In unserer heutigen, schnell dahin rasenden Zeit, gerät vieles in Vergessenheit.
Aber die Gefühle bleiben: die Großen, die Nichtigen, die Ängste, Sorgen aber auch das Hoffen.
Im Sprechzimmer sitzend, fand ich in einem mitgeführten kleinen, gelben Reclamheftchen, folgende Zeilen.
Der sie schrieb, Alfred Lichtenstein, wurde nur 25 Jahre. Er fiel 1914 bei Vermandovillers, nahe Reims.
“Lisel Liblichlein war aus der Provinz in die Stadt gekommen, weil sie Schauspielerin werden wollte. Zu Hause empand sie alles spießig, eng verblödend. Die Herren waren dumm. Der Himmel, das Küssen, die Freundinnen, die Sonntagnachmittage wurden unerträglich. Am liebsten weinte sie. Schauspielerin zu sein bedeutet ihr: klug sein,
frei sein, glückselig sein.

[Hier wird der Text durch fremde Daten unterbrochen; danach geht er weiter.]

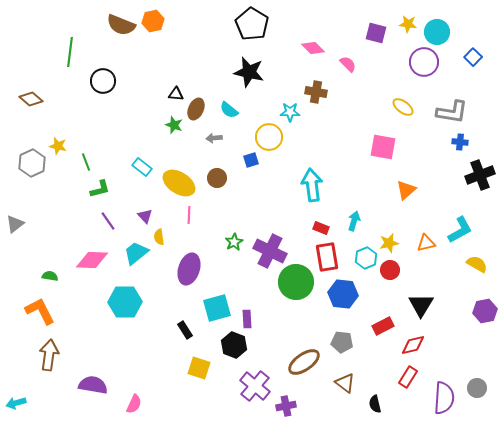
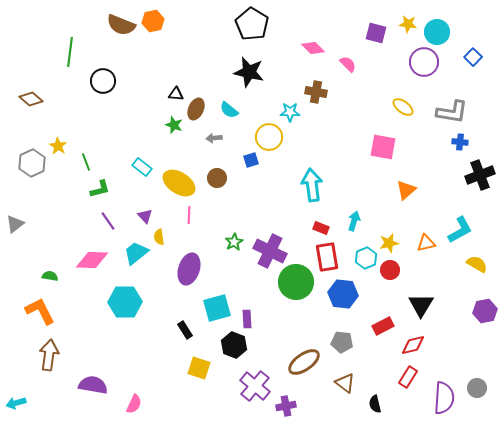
yellow star at (58, 146): rotated 18 degrees clockwise
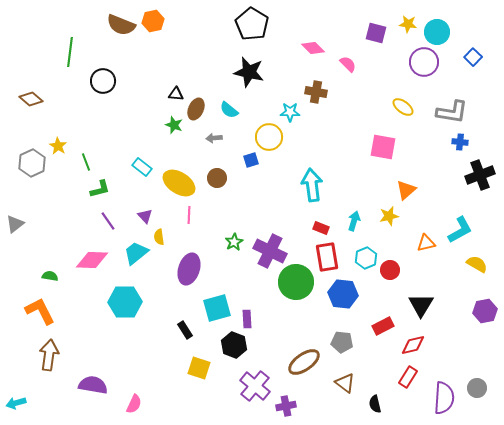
yellow star at (389, 243): moved 27 px up
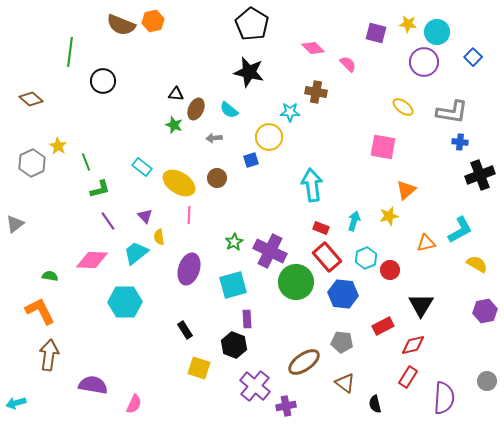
red rectangle at (327, 257): rotated 32 degrees counterclockwise
cyan square at (217, 308): moved 16 px right, 23 px up
gray circle at (477, 388): moved 10 px right, 7 px up
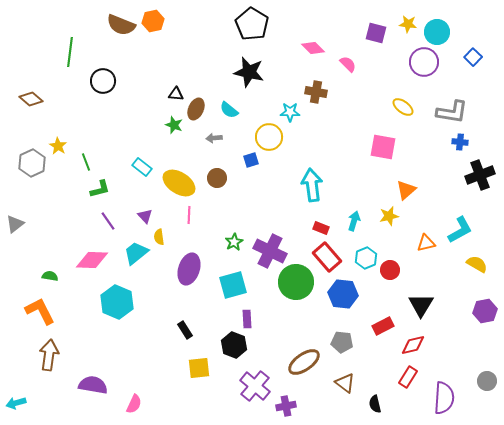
cyan hexagon at (125, 302): moved 8 px left; rotated 24 degrees clockwise
yellow square at (199, 368): rotated 25 degrees counterclockwise
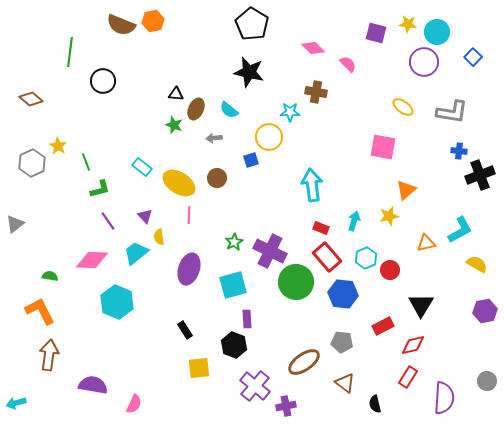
blue cross at (460, 142): moved 1 px left, 9 px down
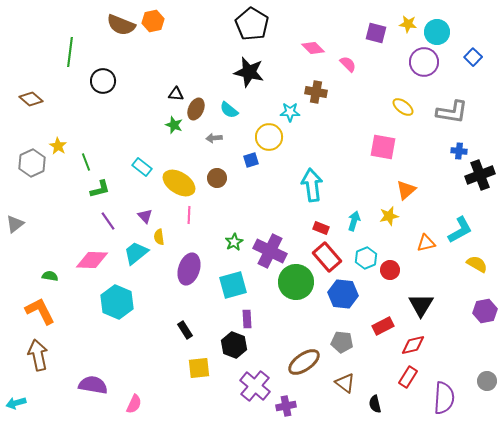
brown arrow at (49, 355): moved 11 px left; rotated 20 degrees counterclockwise
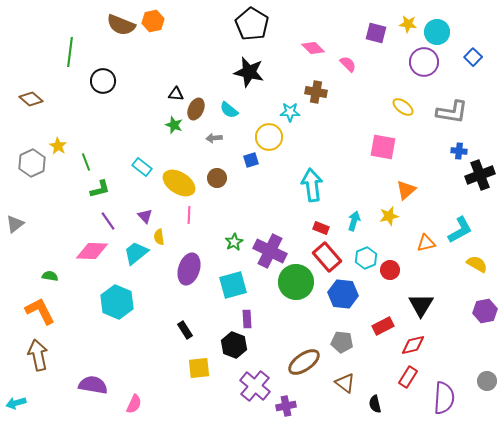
pink diamond at (92, 260): moved 9 px up
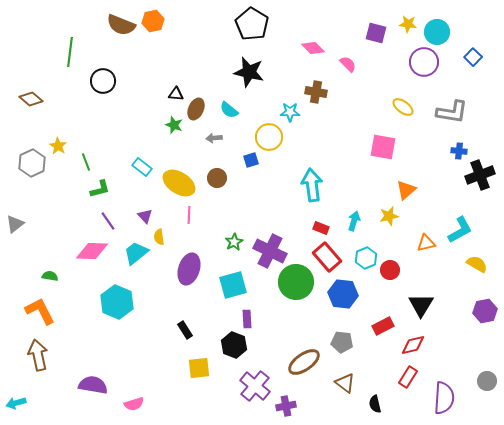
pink semicircle at (134, 404): rotated 48 degrees clockwise
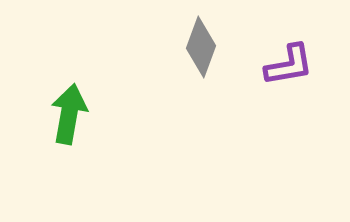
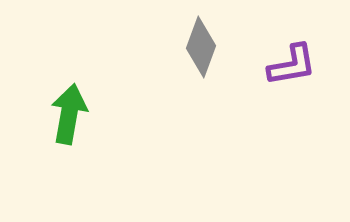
purple L-shape: moved 3 px right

Wie das ist, wußte sie nicht.
Ob sie Talent habe, prüfte sie nicht.
Sie schwärmte für den Vetter Schulz, weil er in der Stadt wohnte und Gedichte machte. Als der Vetter einmal schrieb, er habe die Juristerei satt, er werde als Schriftsteller seinen Neigungen leben, teilte sie den erschrockenen Eltern mit, das verbauerte Leben wachse ihr aus dem Halse heraus; sie werde als Schauspielerin ihren Idealen nachgehen.
Man versuchte auf jede Art, sie von diesem Vorhaben abzubringen.
Es gelang nicht.
Sie wurde bestimmter, drohend. Man gab unwillig nach, fuhr mit ihr in die Stadt, mietete ein kleines Zimmer in einem großen Pensionat und meldete sie in einer billigen Theaterschule an.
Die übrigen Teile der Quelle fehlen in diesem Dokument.